La prestigiosa Pinacoteca dell’Accademia degli Zelanti e dei Dafnici di Acireale custodisce, tra le collezione d’arte, la testa in gesso di Garibaldi di dimensioni colossali dello scultore acese Michele La Spina (Acireale, 5 febbraio 1849 – Roma, 4 aprile 1943). Lo incontriamo.
Bentrovato, maestro La Spina. Anna Maria Damigella su Memorie e Rendiconti del 2011 dell’Accademia degli Zelanti e dei Dafnici di Acireale, pubblica un articolo in cui descrive il vostro stile artistico per mezzo delle vostre opere conservate a Roma.
Quando arrivo a Roma apro lo studio in via Margutta, al numero 113. Gli anni 1929 e 1931 sono soprattutto quelli in cui il regime fascista rende omaggio alla mia arte. Nel 1929 ho compiuto 80 anni e in una sala della mostra del Sindacato laziale fascista è allestita una piccola antologia delle mie opere, 16 sculture rappresentative: il Ritratto della madre, Faunetto e il Satiro. Mi è stato assegnato anche il primo premio di lire 10.000 e il Governatorato ha acquistato addirittura il busto in bronzo Mia madre per la Galleria d’arte moderna. Nel 1931 sono invitato alla prima Quadriennale nazionale romana dove espongo due sculture. Mi hanno invitato anche nelle mostre del 1935 e del 1939.

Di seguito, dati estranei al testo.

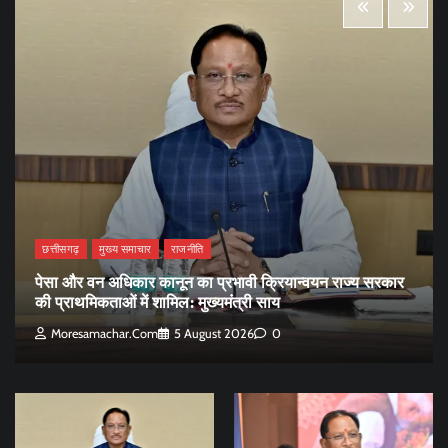
छत्तीसगढ़
मुख्य समाचार
राजनीति
पेसा और वन अधिकार कानून का प्रभावी क्रियान्वयन राज्य सरकार
की प्राथमिकताओं में शामिल: मुख्यमंत्री साय
Moresamachar.com
5 August 2026
0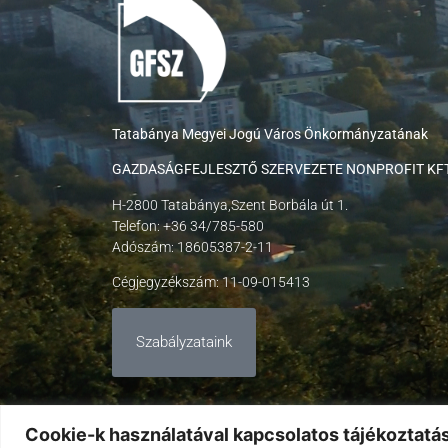
Tatabánya Megyei Jogú Város Önkormányzatának
GAZDASÁGFEJLESZTŐ SZERVEZETE NONPROFIT KFT
H-2800 Tatabánya,Szent Borbála út 1.
Telefon: +36 34/785-580
Adószám: 18605387-2-11
Cégjegyzékszám: 11-09-015413
Szabályzataink
Cookie-k használatával kapcsolatos tájékoztatá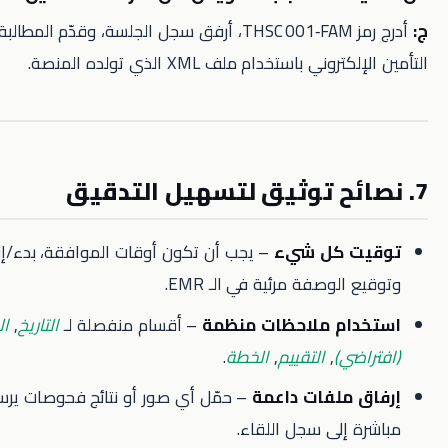
أدرج رمز THSC 001‑FAM، أرفق سجل الجلسة، وقدّم المطالبة عبر بوابة
 باستخدام ملف XML الذي تولده المنصة.
 كل شيء
– يجب أن تكون أوقات الموافقة، بدء/إنهاء الفيديو،
لوصفة مرئية في الـ EMR.
ام ملاحظات منظمة
– أقسام منفصلة لـ
التاريخ
,
الفحص
ي)
,
التقييم
,
الخطة
.
ملفات داعمة
– حمّل أي صور أو نتائج فحوصات يرسلها المريض
إلى سجل اللقاء.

Ad Acireale, la vostra città d’origine, avete realizzato numerose opere.
La Pinacoteca dell’Accademia conserva alcune opere, diversi busti bronzei e in gesso patinato e in terracotta. Ho realizzato il Monumento ai Caduti collocato in piazza Garibaldi, una composizione degli anni ‘20 con figure in bronzo su un basamento in travertino.
Al cimitero ho realizzato il monumento funebre per la famiglia Geremia e in giro per la città dei busti di personaggi illustri. Come quello di Lionardo Vigo nella piazzetta omonima, il busto di San Filippo Neri nell’Oratorio dei padri Filippini. E anche busti di cittadini emeriti di Acireale collocati nella Villa Belvedere: Agostino Pennisi, Leonardo Vigo Fuccio, Giambartolo Romeo Marone in marmo, Francesco Samperi Melita e Teodoro Musmeci in bronzo.
Nel 1930, Michele La Spina riceve a Roma una nomina prestigiosa….
Nell’aprile di quell’anno l’Accademia di San Luca mi conferì la nomina di socio benemerito. Onestamente ebbi delle reticenze ad accettare questo prestigioso riconoscimento per l’età avanzata, perché non mi avrebbe permesso di contribuire molto per l’istituzione. In quell’occasione è entrato a far parte della collezione dell’Accademia l’opera a olio Autoritratto.
Cosa accade dopo il 1930?
Verso la fine di quell’anno sono sfrattato da via Margutta, ma il Governatorato fascista mi aiutò concedendomi un affitto di favore presso la chiesetta sconsacrata di S. Maria in Tempulo in via Valle delle Camene, nei pressi della Passeggiata Archeologica.
Ci potete spiegare perché avete voluto realizzare la testa di Garibaldi di dimensioni colossali?
Non c’è un vero e proprio motivo sul desiderio di aver creato la testa del valoroso Garibaldi. I giornali dell’epoca hanno dedicato all’opera articoli e fotografie come l’Ora di Palermo del 1930 che riporta la seguente didascalia “Lavora con giovanile lena ed entusiasmo l’ottantenne scultore siciliano Michele La Spina. Dalla figura dello scultore si può vedere quali siano le mastodontiche proporzioni dell’opera. Anche l’Istituto Luce realizzò un filmato”.
Dopo la vostra morte, avvenuta nell’ospizio presso S. Maria in Cappella a Trastevere, si discusse sulla collocazione delle vostre opere e soprattutto della testa di Garibaldi.
Volevano collocare la testa di Garibaldi a Nizza, secondo la mia volontà. Ahimè, il mio desiderio non si è avverato, perché il 29 settembre 1948 decidono di conservare l’opera alla Galleria Nazionale d’Arte Moderna di Roma, ma la testa oltre a essere intrasportabile, misurava 7×5 m, non riesce a passare dalla porta e non si può demolire l’ingresso per il valore culturale dell’edificio sconsacrato. Alla fine, come ho potuto apprendere con dispiacere, decidono di distruggerla.